▸ TEXT
'''

Ridge Historical Society

The First Country Club on the Ridge: The Ellerslie Cross Country Club – Part 6 – Equestrian Events and Conclusion

By Carol Flynn

The Ellerslie Cross Country Club was the first country club to open on the Blue Island Ridge. It was located at the southwest corner of 91st Street and Western Avenue.

The Ellerslie Club was founded by a group of Irish American Catholic businessmen. The Irish did not yet live in Beverly in appreciable numbers, but the club was indicative of the social and business success that the Irish immigrants were achieving in the United States.

The Ellerslie Club was an early “country club” that introduced golf to its members, but they were also passionate about other sports, including coursing with greyhounds and equestrian sports.

The golf and coursing events at the Ellerslie Club were covered in previous posts. This post will look at the equestrian sports.

Of course, everyone back then was familiar with horses to an extent. Horses and carriages were still the primary means of private transportation in the 1890s, although the automobile industry was in its infancy and within a decade wealthy people would be driving Fords.

The English and the Irish, however, brought a great love for horses and horse sports with them to the U.S. Racing, polo, steeple chasing, fox hunting (“riding to the hounds”), and jumping competitions were all popular by the late 1800s.

Racetracks were already established around the city and suburbs, and clubs like Ellerslie offered other sports. Indeed, the “Cross Country” part of the Ellerslie name came from the pursuit of prey, whether an animal or some other target, like a church steeple, riding over fields, jumping fences and ditches, and splashing through streams.

The undeveloped southwest suburbs of Cook County offered a great terrain to indulge in these sports. One newspaper described them as open fields and prairies with few fences and just enough natural obstacles, like streams and wooded areas, to be interesting but not too dangerous.

To acknowledge local history, this was not the first time that “riding to the hounds” was an activity on the Ridge. Thomas Morgan brought greyhounds with him from England and led riding parties on the Ridge in the 1840s to hunt down and kill the local wolves that were here when the white settlers first arrived.

'''

▸ WHAT TO WORK ON
- 1) Please list every horse sport that the Ellerslie Club article names as popular by the late 1800s.
- 2) Check each statement against the Ellerslie Club article and answer yes or no, quoting the words that decide it: (a) The club stood at the southwest corner of 91st Street and Western Avenue. (b) The club's founders were English Protestant businessmen. (c) Thomas Morgan brought his greyhounds from Ireland.

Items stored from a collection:
'''

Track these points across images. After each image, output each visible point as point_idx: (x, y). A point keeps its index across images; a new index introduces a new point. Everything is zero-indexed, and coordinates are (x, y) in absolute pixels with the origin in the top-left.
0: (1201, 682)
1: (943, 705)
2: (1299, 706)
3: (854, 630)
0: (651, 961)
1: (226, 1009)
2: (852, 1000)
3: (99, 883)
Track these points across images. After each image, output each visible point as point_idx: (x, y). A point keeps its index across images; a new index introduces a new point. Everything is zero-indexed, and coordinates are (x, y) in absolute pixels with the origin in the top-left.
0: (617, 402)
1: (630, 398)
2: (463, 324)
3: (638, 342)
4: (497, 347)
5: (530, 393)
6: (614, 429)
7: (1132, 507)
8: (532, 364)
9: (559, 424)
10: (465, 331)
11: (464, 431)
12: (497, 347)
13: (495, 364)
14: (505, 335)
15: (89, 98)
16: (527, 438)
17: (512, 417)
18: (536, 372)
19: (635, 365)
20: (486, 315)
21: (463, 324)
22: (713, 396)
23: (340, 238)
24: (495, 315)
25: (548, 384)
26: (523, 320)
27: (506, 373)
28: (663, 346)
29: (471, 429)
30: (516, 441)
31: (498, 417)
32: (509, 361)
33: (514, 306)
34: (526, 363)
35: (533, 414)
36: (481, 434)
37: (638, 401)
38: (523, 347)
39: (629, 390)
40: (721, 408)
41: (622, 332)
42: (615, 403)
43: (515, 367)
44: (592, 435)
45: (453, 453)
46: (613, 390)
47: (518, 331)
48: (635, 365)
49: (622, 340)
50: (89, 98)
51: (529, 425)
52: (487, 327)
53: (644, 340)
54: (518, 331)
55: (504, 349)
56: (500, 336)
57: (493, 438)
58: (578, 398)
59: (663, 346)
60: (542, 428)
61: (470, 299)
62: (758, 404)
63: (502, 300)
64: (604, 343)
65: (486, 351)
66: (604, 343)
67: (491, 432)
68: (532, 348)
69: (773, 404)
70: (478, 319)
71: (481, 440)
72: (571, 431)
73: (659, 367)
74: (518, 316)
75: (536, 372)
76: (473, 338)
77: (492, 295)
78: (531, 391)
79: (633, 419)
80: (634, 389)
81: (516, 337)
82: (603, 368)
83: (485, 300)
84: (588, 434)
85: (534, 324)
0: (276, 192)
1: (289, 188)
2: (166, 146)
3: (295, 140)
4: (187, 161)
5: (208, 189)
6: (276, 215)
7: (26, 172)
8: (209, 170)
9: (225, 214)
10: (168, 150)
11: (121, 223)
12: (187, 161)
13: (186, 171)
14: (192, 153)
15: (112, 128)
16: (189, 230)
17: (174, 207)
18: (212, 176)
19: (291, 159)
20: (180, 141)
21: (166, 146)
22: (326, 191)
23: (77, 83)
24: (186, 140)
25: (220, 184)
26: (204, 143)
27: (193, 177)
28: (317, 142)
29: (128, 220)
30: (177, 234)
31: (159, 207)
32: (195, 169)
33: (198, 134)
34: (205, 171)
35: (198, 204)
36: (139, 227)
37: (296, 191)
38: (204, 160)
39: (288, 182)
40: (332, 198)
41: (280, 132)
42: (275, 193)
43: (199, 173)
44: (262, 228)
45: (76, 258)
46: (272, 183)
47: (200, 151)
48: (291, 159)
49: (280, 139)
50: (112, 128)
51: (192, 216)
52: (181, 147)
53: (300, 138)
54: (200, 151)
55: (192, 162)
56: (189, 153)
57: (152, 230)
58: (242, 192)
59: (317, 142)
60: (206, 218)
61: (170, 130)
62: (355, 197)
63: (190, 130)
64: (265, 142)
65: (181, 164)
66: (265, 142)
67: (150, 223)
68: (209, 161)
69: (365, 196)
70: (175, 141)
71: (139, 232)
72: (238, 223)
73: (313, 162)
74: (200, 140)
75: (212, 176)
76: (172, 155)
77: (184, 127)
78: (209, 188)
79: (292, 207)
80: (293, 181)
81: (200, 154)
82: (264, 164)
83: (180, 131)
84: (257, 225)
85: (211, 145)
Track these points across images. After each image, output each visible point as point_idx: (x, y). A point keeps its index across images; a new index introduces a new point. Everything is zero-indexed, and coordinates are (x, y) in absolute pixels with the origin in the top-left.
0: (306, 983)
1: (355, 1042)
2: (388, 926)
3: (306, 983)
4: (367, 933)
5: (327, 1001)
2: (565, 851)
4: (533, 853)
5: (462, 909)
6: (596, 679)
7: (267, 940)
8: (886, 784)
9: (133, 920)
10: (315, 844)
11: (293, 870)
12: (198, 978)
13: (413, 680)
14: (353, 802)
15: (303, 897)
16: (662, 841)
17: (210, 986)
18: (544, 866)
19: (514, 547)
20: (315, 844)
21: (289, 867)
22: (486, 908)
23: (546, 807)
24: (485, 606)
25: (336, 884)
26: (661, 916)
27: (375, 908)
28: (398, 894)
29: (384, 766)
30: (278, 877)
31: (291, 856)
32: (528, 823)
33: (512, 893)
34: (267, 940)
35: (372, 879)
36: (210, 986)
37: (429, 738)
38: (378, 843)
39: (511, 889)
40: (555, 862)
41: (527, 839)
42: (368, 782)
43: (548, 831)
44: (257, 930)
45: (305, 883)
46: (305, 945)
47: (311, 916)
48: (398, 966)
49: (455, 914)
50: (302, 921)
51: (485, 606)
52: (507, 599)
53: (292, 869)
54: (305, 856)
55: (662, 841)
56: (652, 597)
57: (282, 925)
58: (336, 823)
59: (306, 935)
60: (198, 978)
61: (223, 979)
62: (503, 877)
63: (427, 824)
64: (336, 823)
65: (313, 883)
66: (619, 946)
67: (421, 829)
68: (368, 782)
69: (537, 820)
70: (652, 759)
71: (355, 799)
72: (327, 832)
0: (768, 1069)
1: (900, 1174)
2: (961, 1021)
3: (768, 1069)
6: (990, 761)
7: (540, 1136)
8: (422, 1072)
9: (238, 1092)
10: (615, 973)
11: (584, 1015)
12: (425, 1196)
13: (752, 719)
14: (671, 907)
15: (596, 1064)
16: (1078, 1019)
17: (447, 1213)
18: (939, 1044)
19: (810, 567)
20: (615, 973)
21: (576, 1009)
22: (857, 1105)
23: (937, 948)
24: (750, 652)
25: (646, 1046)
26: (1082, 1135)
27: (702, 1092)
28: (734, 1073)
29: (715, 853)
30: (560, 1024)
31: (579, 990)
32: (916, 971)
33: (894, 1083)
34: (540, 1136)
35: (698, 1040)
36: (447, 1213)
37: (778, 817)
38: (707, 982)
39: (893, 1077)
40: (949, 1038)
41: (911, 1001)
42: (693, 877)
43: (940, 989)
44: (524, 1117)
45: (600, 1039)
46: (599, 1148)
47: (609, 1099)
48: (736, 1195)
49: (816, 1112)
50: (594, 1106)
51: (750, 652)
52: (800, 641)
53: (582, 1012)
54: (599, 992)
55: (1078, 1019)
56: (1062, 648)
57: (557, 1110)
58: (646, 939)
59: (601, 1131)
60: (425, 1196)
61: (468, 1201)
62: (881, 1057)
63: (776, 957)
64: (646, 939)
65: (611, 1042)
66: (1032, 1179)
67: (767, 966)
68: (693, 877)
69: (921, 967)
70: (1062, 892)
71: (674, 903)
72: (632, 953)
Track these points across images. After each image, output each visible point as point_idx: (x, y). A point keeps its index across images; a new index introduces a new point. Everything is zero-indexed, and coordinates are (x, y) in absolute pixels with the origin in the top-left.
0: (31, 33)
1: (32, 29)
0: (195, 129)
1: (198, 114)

'''

▸ RESPONSES PER TASK
- 1) Racing, polo, steeple chasing, fox hunting ("riding to the hounds"), and jumping competitions.

- 2)
(a) Yes: "It was located at the southwest corner of 91st Street and Western Avenue."
(b) No: "The Ellerslie Club was founded by a group of Irish American Catholic businessmen."
(c) No: "Thomas Morgan brought greyhounds with him from England."